Can you output the records below exactly as they are written?
-----
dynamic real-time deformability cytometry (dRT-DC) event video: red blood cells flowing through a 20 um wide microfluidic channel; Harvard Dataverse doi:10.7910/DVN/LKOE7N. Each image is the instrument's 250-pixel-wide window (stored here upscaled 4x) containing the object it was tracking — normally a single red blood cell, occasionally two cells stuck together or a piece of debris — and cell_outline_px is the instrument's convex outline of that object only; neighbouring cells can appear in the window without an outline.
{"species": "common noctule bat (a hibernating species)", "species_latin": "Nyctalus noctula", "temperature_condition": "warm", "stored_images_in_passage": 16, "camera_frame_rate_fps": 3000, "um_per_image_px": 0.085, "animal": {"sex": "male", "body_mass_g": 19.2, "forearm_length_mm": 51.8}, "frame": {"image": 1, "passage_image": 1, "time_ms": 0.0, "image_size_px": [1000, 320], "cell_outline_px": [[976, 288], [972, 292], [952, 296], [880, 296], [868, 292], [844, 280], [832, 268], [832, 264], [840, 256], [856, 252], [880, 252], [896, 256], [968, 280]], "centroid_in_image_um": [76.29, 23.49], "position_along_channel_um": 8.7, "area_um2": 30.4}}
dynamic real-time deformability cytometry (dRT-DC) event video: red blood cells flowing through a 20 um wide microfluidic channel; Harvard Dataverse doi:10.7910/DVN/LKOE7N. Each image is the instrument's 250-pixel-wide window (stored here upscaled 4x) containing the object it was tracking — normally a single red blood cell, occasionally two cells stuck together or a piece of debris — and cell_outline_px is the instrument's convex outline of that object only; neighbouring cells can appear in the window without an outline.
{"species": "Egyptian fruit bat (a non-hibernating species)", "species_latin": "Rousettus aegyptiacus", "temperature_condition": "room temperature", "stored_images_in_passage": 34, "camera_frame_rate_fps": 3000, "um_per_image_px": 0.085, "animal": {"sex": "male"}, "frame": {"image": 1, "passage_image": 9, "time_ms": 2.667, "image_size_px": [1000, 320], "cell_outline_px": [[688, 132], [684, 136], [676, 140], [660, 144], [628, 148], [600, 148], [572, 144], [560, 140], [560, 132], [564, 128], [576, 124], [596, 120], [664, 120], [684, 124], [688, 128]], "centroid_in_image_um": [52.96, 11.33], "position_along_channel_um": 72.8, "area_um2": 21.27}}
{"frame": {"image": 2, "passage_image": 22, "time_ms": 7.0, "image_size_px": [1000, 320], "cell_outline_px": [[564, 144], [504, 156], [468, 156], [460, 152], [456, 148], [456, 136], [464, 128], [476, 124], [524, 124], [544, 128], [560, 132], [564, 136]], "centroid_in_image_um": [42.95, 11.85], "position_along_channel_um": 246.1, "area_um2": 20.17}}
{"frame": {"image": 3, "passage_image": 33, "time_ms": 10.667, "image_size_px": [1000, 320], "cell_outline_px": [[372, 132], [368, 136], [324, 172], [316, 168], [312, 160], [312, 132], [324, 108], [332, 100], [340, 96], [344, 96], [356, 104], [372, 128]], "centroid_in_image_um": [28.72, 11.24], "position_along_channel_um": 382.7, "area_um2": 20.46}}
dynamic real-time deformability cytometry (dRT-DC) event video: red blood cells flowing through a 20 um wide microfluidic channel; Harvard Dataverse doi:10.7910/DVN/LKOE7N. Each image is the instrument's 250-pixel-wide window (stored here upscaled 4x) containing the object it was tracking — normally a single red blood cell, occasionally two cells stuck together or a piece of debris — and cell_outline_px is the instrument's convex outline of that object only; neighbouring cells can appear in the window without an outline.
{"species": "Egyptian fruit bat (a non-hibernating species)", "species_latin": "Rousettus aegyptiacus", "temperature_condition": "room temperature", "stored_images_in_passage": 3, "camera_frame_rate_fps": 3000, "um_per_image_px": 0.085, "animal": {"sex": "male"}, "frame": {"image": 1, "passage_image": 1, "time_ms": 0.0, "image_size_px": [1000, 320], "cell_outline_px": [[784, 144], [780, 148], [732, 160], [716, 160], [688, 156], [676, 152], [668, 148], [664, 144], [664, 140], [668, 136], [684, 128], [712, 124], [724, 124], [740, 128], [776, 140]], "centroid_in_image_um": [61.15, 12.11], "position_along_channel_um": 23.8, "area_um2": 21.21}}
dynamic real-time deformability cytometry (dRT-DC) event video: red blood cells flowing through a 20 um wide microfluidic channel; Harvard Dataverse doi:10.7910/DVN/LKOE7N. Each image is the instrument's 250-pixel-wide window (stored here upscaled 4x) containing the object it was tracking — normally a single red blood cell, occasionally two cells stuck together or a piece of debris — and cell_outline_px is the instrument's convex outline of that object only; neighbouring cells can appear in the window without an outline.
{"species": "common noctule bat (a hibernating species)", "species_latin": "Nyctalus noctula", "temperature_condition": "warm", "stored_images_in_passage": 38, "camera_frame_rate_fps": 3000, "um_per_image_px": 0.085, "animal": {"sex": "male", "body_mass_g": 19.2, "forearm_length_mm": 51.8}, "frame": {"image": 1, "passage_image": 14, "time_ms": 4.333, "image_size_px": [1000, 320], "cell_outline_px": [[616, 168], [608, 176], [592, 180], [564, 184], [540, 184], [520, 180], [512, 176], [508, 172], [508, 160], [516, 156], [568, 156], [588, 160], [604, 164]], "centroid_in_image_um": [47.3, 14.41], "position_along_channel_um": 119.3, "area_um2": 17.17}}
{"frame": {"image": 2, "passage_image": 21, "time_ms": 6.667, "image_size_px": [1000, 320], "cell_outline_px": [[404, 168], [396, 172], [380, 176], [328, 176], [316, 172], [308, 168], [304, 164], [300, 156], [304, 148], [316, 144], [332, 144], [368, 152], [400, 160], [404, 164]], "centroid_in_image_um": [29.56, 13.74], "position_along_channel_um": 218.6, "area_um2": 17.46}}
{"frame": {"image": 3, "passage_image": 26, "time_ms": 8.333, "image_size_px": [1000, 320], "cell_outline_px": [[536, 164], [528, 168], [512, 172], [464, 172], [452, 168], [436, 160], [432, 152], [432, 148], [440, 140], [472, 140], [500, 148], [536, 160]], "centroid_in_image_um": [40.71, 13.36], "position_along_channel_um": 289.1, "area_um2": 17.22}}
-----
# EXERCISE OUTPUT:
dynamic real-time deformability cytometry (dRT-DC) event video: red blood cells flowing through a 20 um wide microfluidic channel; Harvard Dataverse doi:10.7910/DVN/LKOE7N. Each image is the instrument's 250-pixel-wide window (stored here upscaled 4x) containing the object it was tracking — normally a single red blood cell, occasionally two cells stuck together or a piece of debris — and cell_outline_px is the instrument's convex outline of that object only; neighbouring cells can appear in the window without an outline.
{"species": "common noctule bat (a hibernating species)", "species_latin": "Nyctalus noctula", "temperature_condition": "warm", "stored_images_in_passage": 16, "camera_frame_rate_fps": 3000, "um_per_image_px": 0.085, "animal": {"sex": "male", "body_mass_g": 19.2, "forearm_length_mm": 51.8}, "frame": {"image": 1, "passage_image": 1, "time_ms": 0.0, "image_size_px": [1000, 320], "cell_outline_px": [[976, 288], [972, 292], [952, 296], [880, 296], [868, 292], [844, 280], [832, 268], [832, 264], [840, 256], [856, 252], [880, 252], [896, 256], [968, 280]], "centroid_in_image_um": [76.29, 23.49], "position_along_channel_um": 8.7, "area_um2": 30.4}}
dynamic real-time deformability cytometry (dRT-DC) event video: red blood cells flowing through a 20 um wide microfluidic channel; Harvard Dataverse doi:10.7910/DVN/LKOE7N. Each image is the instrument's 250-pixel-wide window (stored here upscaled 4x) containing the object it was tracking — normally a single red blood cell, occasionally two cells stuck together or a piece of debris — and cell_outline_px is the instrument's convex outline of that object only; neighbouring cells can appear in the window without an outline.
{"species": "Egyptian fruit bat (a non-hibernating species)", "species_latin": "Rousettus aegyptiacus", "temperature_condition": "room temperature", "stored_images_in_passage": 34, "camera_frame_rate_fps": 3000, "um_per_image_px": 0.085, "animal": {"sex": "male"}, "frame": {"image": 1, "passage_image": 9, "time_ms": 2.667, "image_size_px": [1000, 320], "cell_outline_px": [[688, 132], [684, 136], [676, 140], [660, 144], [628, 148], [600, 148], [572, 144], [560, 140], [560, 132], [564, 128], [576, 124], [596, 120], [664, 120], [684, 124], [688, 128]], "centroid_in_image_um": [52.96, 11.33], "position_along_channel_um": 72.8, "area_um2": 21.27}}
{"frame": {"image": 2, "passage_image": 22, "time_ms": 7.0, "image_size_px": [1000, 320], "cell_outline_px": [[564, 144], [504, 156], [468, 156], [460, 152], [456, 148], [456, 136], [464, 128], [476, 124], [524, 124], [544, 128], [560, 132], [564, 136]], "centroid_in_image_um": [42.95, 11.85], "position_along_channel_um": 246.1, "area_um2": 20.17}}
{"frame": {"image": 3, "passage_image": 33, "time_ms": 10.667, "image_size_px": [1000, 320], "cell_outline_px": [[372, 132], [368, 136], [324, 172], [316, 168], [312, 160], [312, 132], [324, 108], [332, 100], [340, 96], [344, 96], [356, 104], [372, 128]], "centroid_in_image_um": [28.72, 11.24], "position_along_channel_um": 382.7, "area_um2": 20.46}}
dynamic real-time deformability cytometry (dRT-DC) event video: red blood cells flowing through a 20 um wide microfluidic channel; Harvard Dataverse doi:10.7910/DVN/LKOE7N. Each image is the instrument's 250-pixel-wide window (stored here upscaled 4x) containing the object it was tracking — normally a single red blood cell, occasionally two cells stuck together or a piece of debris — and cell_outline_px is the instrument's convex outline of that object only; neighbouring cells can appear in the window without an outline.
{"species": "Egyptian fruit bat (a non-hibernating species)", "species_latin": "Rousettus aegyptiacus", "temperature_condition": "room temperature", "stored_images_in_passage": 3, "camera_frame_rate_fps": 3000, "um_per_image_px": 0.085, "animal": {"sex": "male"}, "frame": {"image": 1, "passage_image": 1, "time_ms": 0.0, "image_size_px": [1000, 320], "cell_outline_px": [[784, 144], [780, 148], [732, 160], [716, 160], [688, 156], [676, 152], [668, 148], [664, 144], [664, 140], [668, 136], [684, 128], [712, 124], [724, 124], [740, 128], [776, 140]], "centroid_in_image_um": [61.15, 12.11], "position_along_channel_um": 23.8, "area_um2": 21.21}}
dynamic real-time deformability cytometry (dRT-DC) event video: red blood cells flowing through a 20 um wide microfluidic channel; Harvard Dataverse doi:10.7910/DVN/LKOE7N. Each image is the instrument's 250-pixel-wide window (stored here upscaled 4x) containing the object it was tracking — normally a single red blood cell, occasionally two cells stuck together or a piece of debris — and cell_outline_px is the instrument's convex outline of that object only; neighbouring cells can appear in the window without an outline.
{"species": "common noctule bat (a hibernating species)", "species_latin": "Nyctalus noctula", "temperature_condition": "warm", "stored_images_in_passage": 38, "camera_frame_rate_fps": 3000, "um_per_image_px": 0.085, "animal": {"sex": "male", "body_mass_g": 19.2, "forearm_length_mm": 51.8}, "frame": {"image": 1, "passage_image": 14, "time_ms": 4.333, "image_size_px": [1000, 320], "cell_outline_px": [[616, 168], [608, 176], [592, 180], [564, 184], [540, 184], [520, 180], [512, 176], [508, 172], [508, 160], [516, 156], [568, 156], [588, 160], [604, 164]], "centroid_in_image_um": [47.3, 14.41], "position_along_channel_um": 119.3, "area_um2": 17.17}}
{"frame": {"image": 2, "passage_image": 21, "time_ms": 6.667, "image_size_px": [1000, 320], "cell_outline_px": [[404, 168], [396, 172], [380, 176], [328, 176], [316, 172], [308, 168], [304, 164], [300, 156], [304, 148], [316, 144], [332, 144], [368, 152], [400, 160], [404, 164]], "centroid_in_image_um": [29.56, 13.74], "position_along_channel_um": 218.6, "area_um2": 17.46}}
{"frame": {"image": 3, "passage_image": 26, "time_ms": 8.333, "image_size_px": [1000, 320], "cell_outline_px": [[536, 164], [528, 168], [512, 172], [464, 172], [452, 168], [436, 160], [432, 152], [432, 148], [440, 140], [472, 140], [500, 148], [536, 160]], "centroid_in_image_um": [40.71, 13.36], "position_along_channel_um": 289.1, "area_um2": 17.22}}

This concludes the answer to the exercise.